= Beginning of Section =

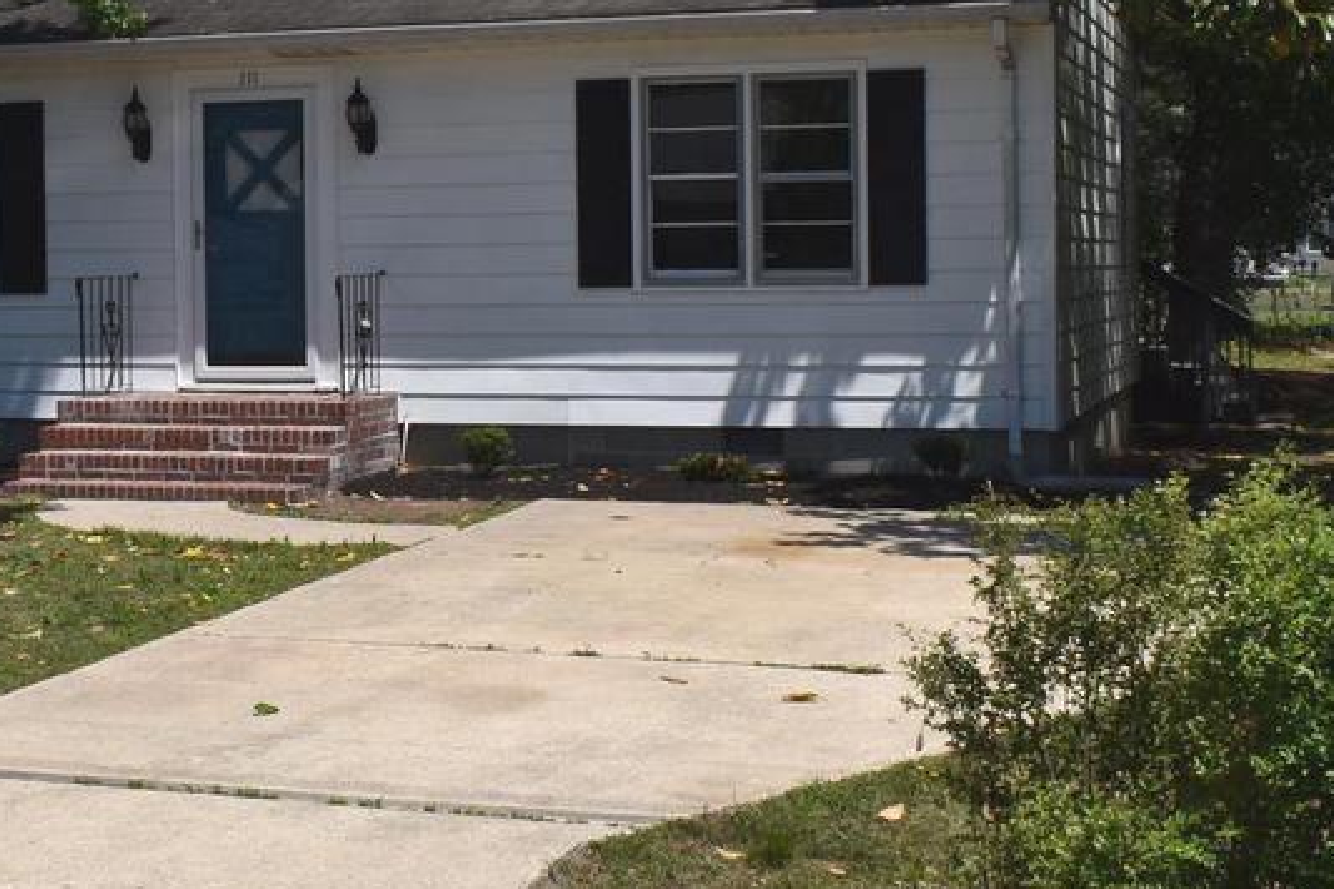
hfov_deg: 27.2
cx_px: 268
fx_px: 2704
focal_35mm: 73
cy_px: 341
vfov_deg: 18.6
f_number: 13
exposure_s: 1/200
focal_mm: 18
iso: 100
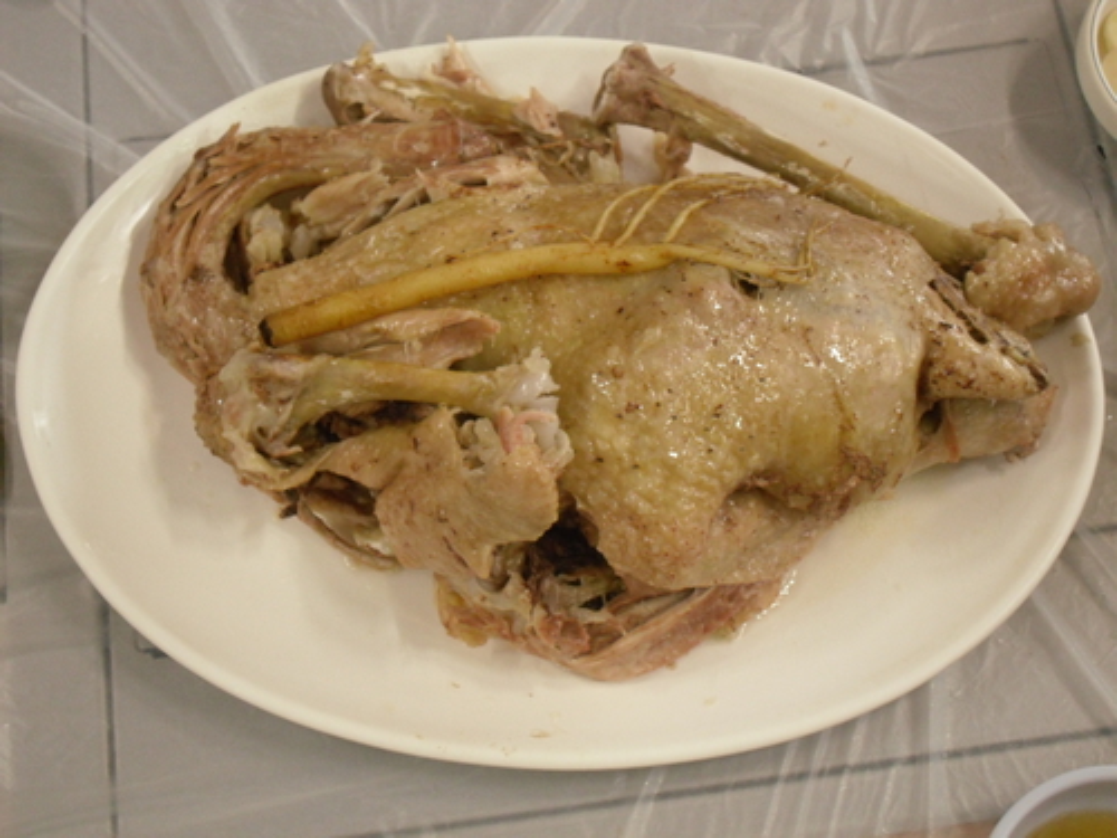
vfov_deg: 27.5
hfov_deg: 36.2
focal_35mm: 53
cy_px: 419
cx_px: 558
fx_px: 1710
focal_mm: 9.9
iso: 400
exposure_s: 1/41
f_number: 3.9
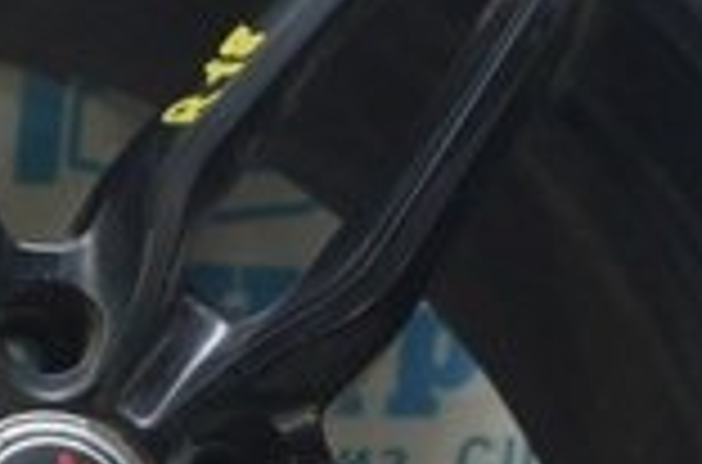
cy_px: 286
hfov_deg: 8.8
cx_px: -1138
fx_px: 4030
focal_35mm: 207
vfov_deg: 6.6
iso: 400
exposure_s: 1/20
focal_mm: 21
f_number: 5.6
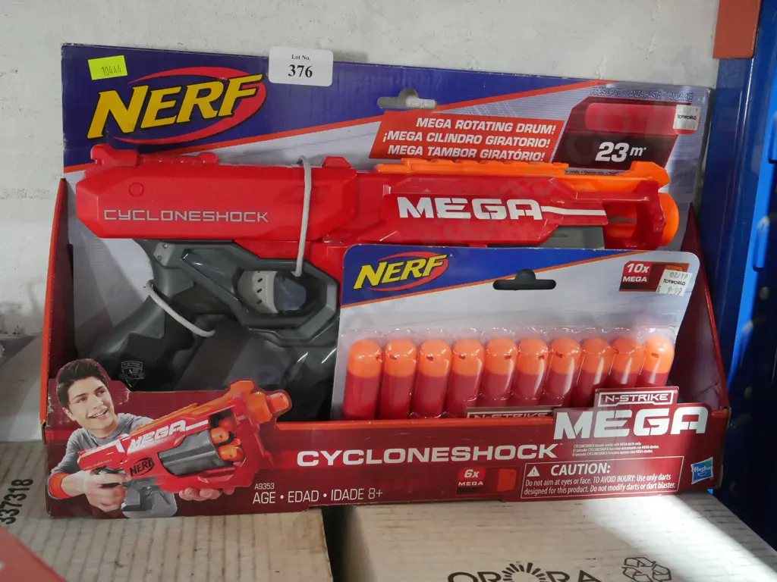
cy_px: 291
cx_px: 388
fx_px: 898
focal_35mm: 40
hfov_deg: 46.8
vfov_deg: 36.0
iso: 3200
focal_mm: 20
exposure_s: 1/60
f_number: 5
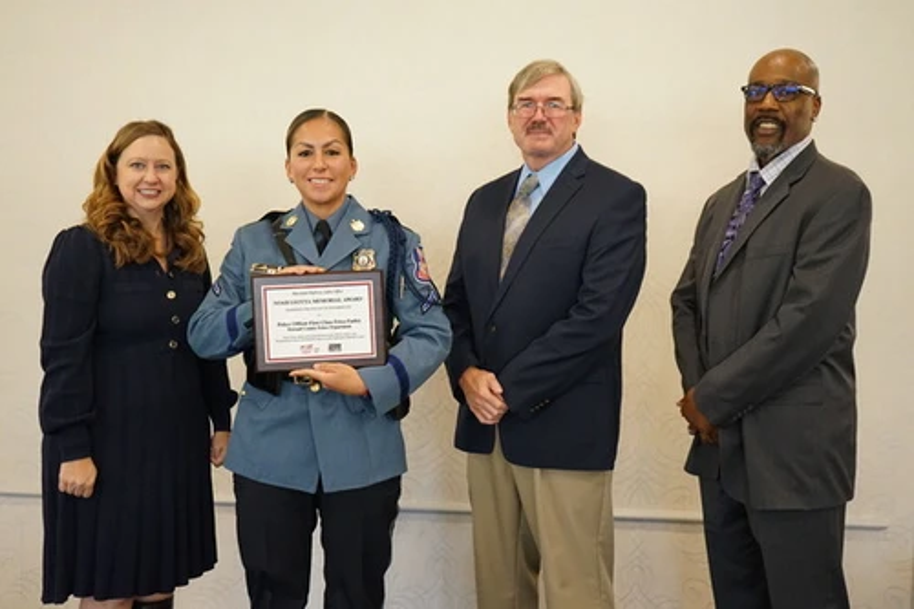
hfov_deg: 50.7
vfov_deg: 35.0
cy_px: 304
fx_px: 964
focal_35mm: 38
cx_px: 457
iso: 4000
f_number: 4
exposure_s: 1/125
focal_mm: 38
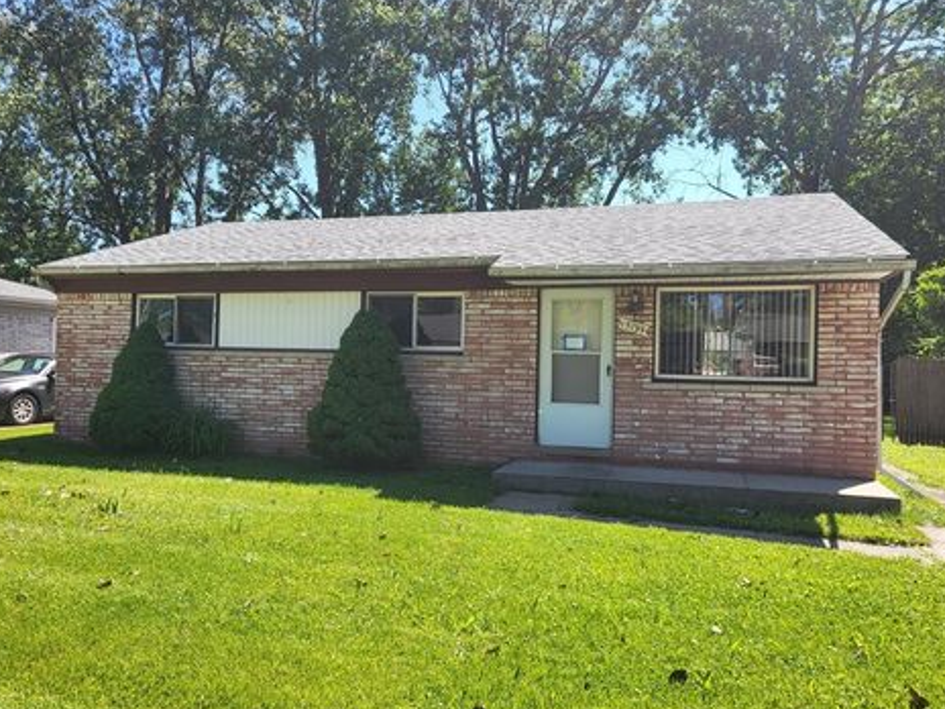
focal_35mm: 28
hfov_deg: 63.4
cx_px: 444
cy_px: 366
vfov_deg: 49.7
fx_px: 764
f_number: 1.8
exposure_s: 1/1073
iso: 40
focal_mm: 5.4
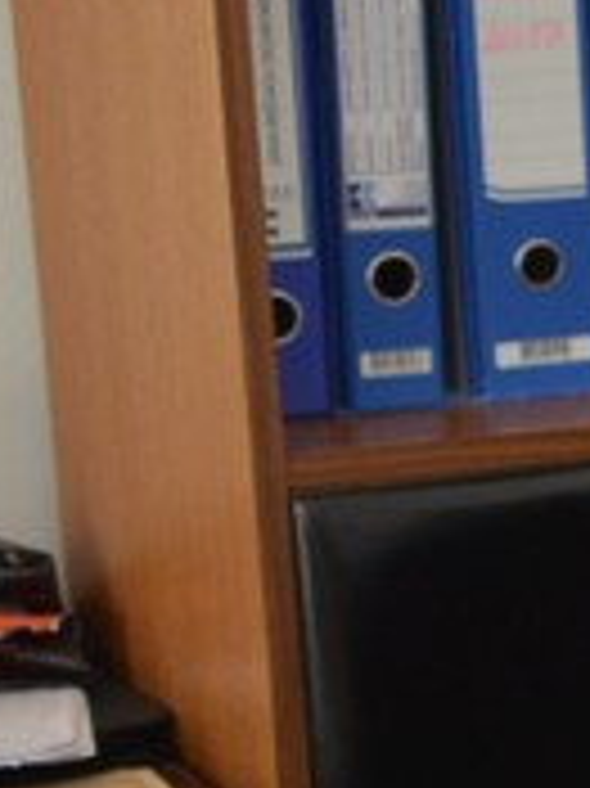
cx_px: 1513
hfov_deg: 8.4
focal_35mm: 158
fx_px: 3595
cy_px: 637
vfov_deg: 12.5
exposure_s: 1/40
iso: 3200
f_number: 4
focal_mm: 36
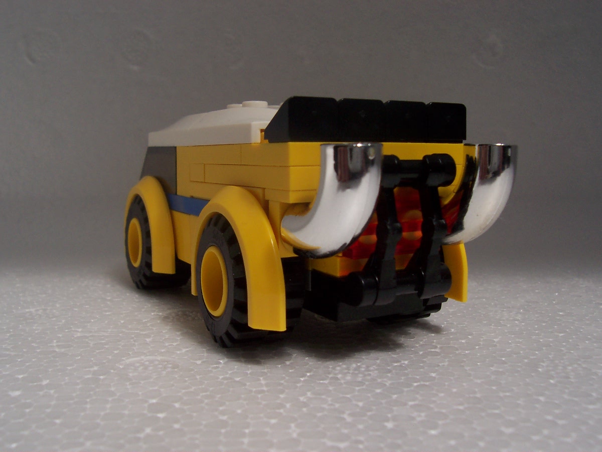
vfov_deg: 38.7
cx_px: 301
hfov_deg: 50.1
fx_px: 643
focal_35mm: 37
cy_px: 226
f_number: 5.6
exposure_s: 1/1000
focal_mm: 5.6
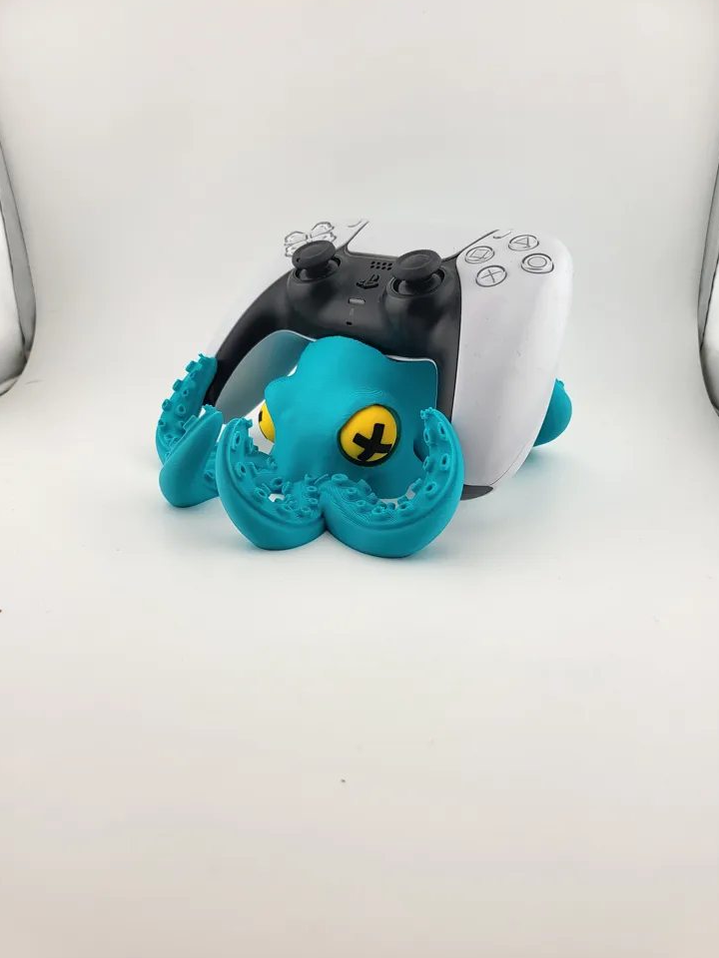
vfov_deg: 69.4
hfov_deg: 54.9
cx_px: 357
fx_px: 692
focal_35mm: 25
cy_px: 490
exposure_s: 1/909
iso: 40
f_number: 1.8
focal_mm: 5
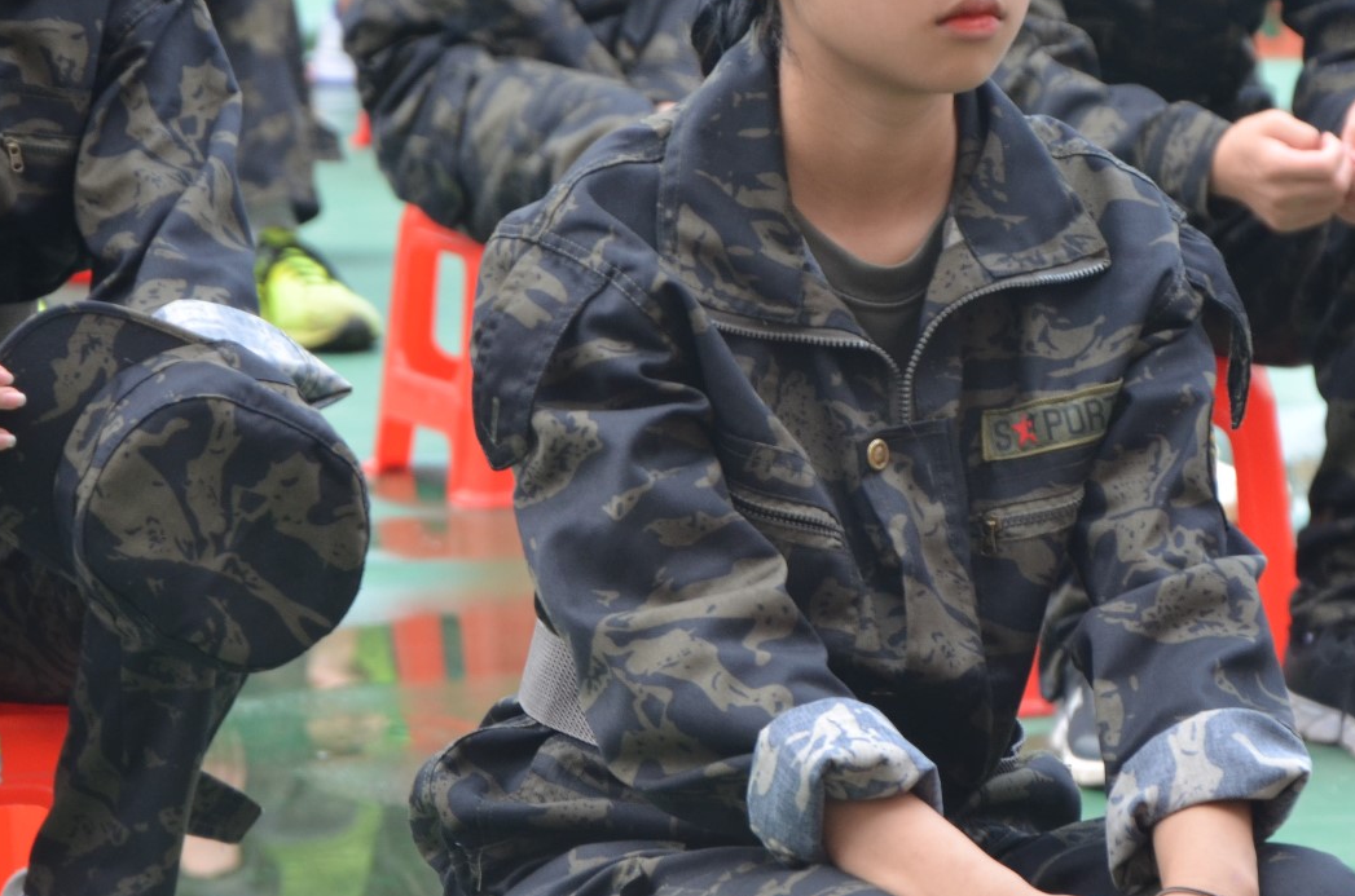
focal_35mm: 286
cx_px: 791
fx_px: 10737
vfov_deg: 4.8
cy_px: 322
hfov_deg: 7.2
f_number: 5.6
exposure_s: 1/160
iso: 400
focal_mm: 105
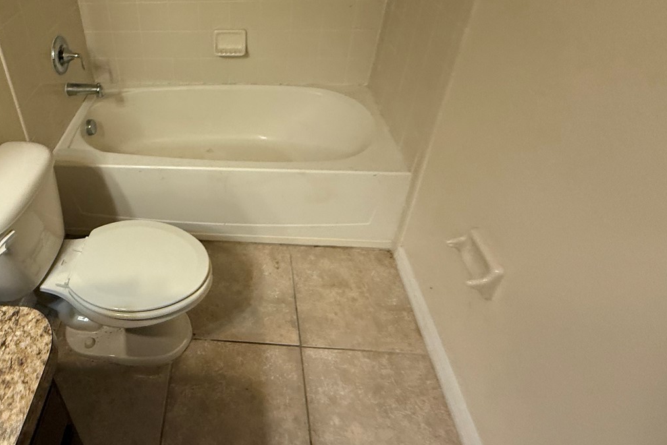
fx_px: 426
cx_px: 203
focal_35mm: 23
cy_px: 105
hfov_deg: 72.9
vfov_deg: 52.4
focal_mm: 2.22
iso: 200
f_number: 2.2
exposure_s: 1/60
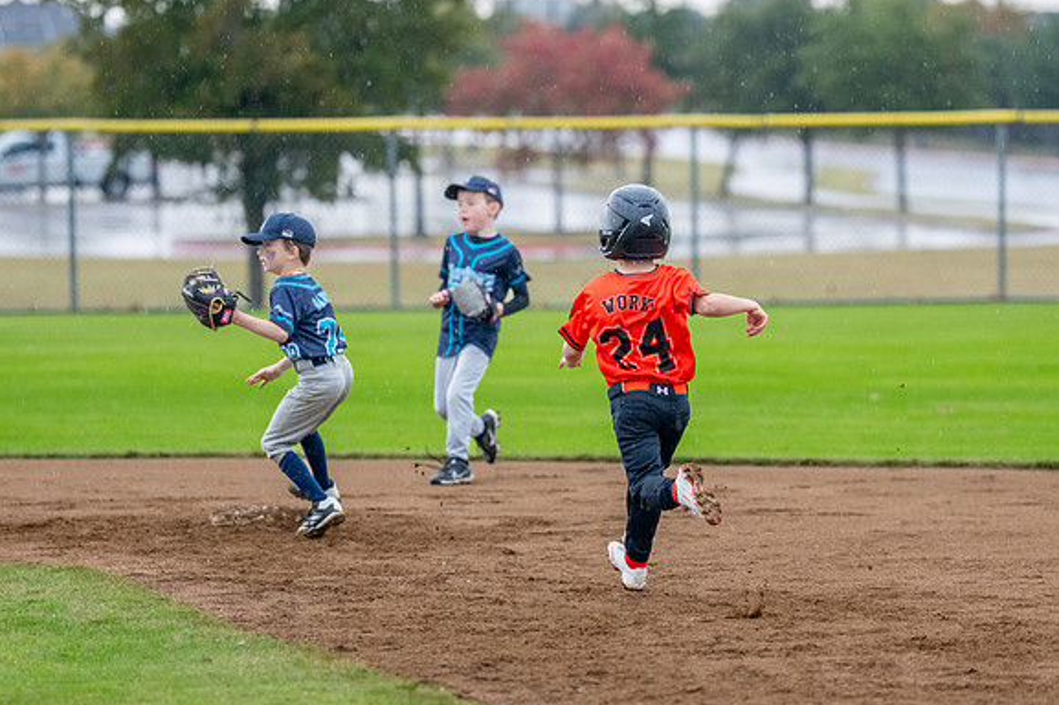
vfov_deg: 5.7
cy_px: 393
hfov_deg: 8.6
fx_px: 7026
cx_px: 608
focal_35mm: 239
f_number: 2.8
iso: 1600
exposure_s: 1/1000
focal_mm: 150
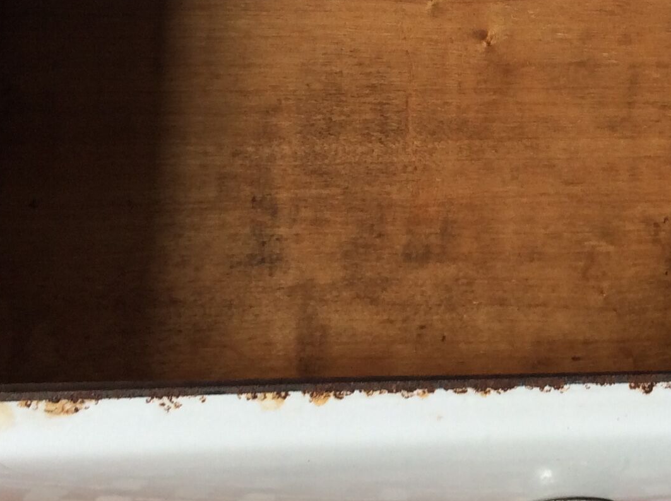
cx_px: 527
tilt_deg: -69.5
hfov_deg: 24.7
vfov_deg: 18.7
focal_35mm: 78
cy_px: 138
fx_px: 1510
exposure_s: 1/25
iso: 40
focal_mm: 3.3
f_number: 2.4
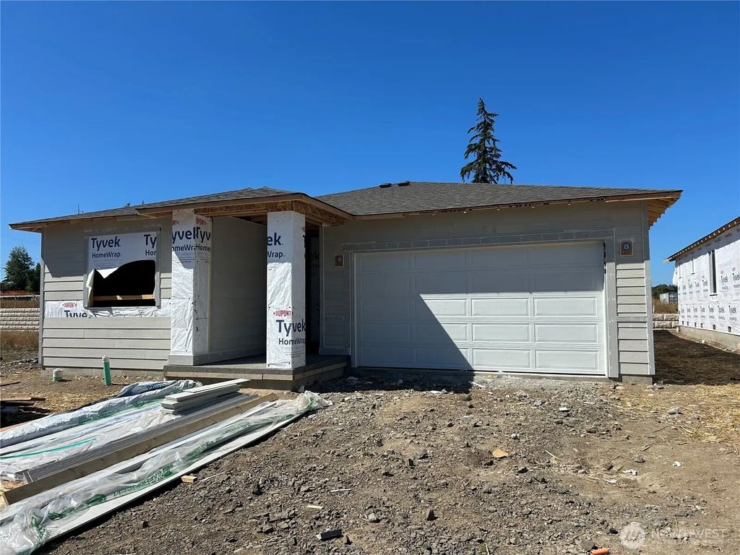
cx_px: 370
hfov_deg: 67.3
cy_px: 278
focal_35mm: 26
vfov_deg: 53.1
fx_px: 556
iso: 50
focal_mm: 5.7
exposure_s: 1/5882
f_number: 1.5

= End of Section =

Exercise description:
Exact repetition of the material above is required, with the images removed.

Solution for this exercise:
hfov_deg: 27.2
cx_px: 268
fx_px: 2704
focal_35mm: 73
cy_px: 341
vfov_deg: 18.6
f_number: 13
exposure_s: 1/200
focal_mm: 18
iso: 100
vfov_deg: 27.5
hfov_deg: 36.2
focal_35mm: 53
cy_px: 419
cx_px: 558
fx_px: 1710
focal_mm: 9.9
iso: 400
exposure_s: 1/41
f_number: 3.9
cy_px: 286
hfov_deg: 8.8
cx_px: -1138
fx_px: 4030
focal_35mm: 207
vfov_deg: 6.6
iso: 400
exposure_s: 1/20
focal_mm: 21
f_number: 5.6
cy_px: 291
cx_px: 388
fx_px: 898
focal_35mm: 40
hfov_deg: 46.8
vfov_deg: 36.0
iso: 3200
focal_mm: 20
exposure_s: 1/60
f_number: 5
hfov_deg: 50.7
vfov_deg: 35.0
cy_px: 304
fx_px: 964
focal_35mm: 38
cx_px: 457
iso: 4000
f_number: 4
exposure_s: 1/125
focal_mm: 38
focal_35mm: 28
hfov_deg: 63.4
cx_px: 444
cy_px: 366
vfov_deg: 49.7
fx_px: 764
f_number: 1.8
exposure_s: 1/1073
iso: 40
focal_mm: 5.4
cx_px: 1513
hfov_deg: 8.4
focal_35mm: 158
fx_px: 3595
cy_px: 637
vfov_deg: 12.5
exposure_s: 1/40
iso: 3200
f_number: 4
focal_mm: 36
vfov_deg: 38.7
cx_px: 301
hfov_deg: 50.1
fx_px: 643
focal_35mm: 37
cy_px: 226
f_number: 5.6
exposure_s: 1/1000
focal_mm: 5.6
vfov_deg: 69.4
hfov_deg: 54.9
cx_px: 357
fx_px: 692
focal_35mm: 25
cy_px: 490
exposure_s: 1/909
iso: 40
f_number: 1.8
focal_mm: 5
focal_35mm: 286
cx_px: 791
fx_px: 10737
vfov_deg: 4.8
cy_px: 322
hfov_deg: 7.2
f_number: 5.6
exposure_s: 1/160
iso: 400
focal_mm: 105
fx_px: 426
cx_px: 203
focal_35mm: 23
cy_px: 105
hfov_deg: 72.9
vfov_deg: 52.4
focal_mm: 2.22
iso: 200
f_number: 2.2
exposure_s: 1/60
vfov_deg: 5.7
cy_px: 393
hfov_deg: 8.6
fx_px: 7026
cx_px: 608
focal_35mm: 239
f_number: 2.8
iso: 1600
exposure_s: 1/1000
focal_mm: 150
cx_px: 527
tilt_deg: -69.5
hfov_deg: 24.7
vfov_deg: 18.7
focal_35mm: 78
cy_px: 138
fx_px: 1510
exposure_s: 1/25
iso: 40
focal_mm: 3.3
f_number: 2.4
cx_px: 370
hfov_deg: 67.3
cy_px: 278
focal_35mm: 26
vfov_deg: 53.1
fx_px: 556
iso: 50
focal_mm: 5.7
exposure_s: 1/5882
f_number: 1.5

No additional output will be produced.